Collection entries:
— START —
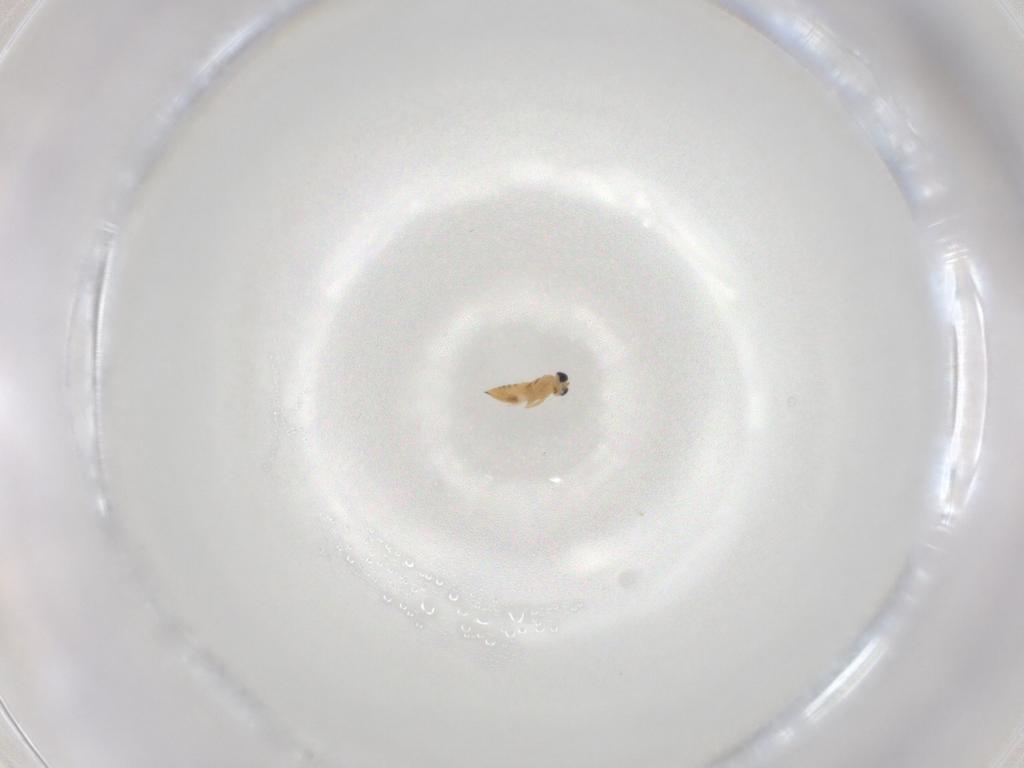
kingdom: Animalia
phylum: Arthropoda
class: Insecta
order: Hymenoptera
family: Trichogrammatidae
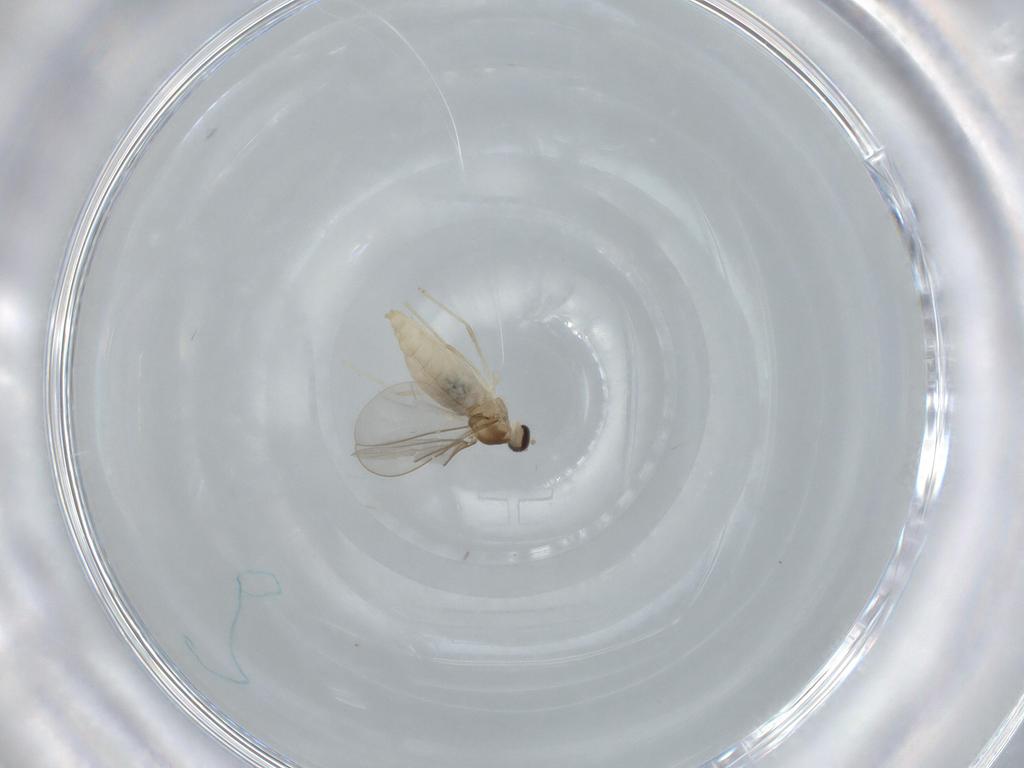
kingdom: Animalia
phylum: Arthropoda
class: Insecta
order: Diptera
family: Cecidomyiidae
— END —
— START —
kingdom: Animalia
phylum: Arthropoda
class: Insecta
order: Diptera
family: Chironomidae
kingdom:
— END —
— STATED TASK —
Put the entries into a two-column CSV with the headers "rank" and "name". Begin at the line that has "order: Hymenoptera" and stop after the line that has "family: Cecidomyiidae". Write one row per line, with each value in its own quoted field and any line breaks replaced by spaces, and leave the pictures out.

— RESULT FOR THIS TASK —
rank,name
"order:","Hymenoptera"
"family:","Trichogrammatidae"
"kingdom:","Animalia"
"phylum:","Arthropoda"
"class:","Insecta"
"order:","Diptera"
"family:","Cecidomyiidae"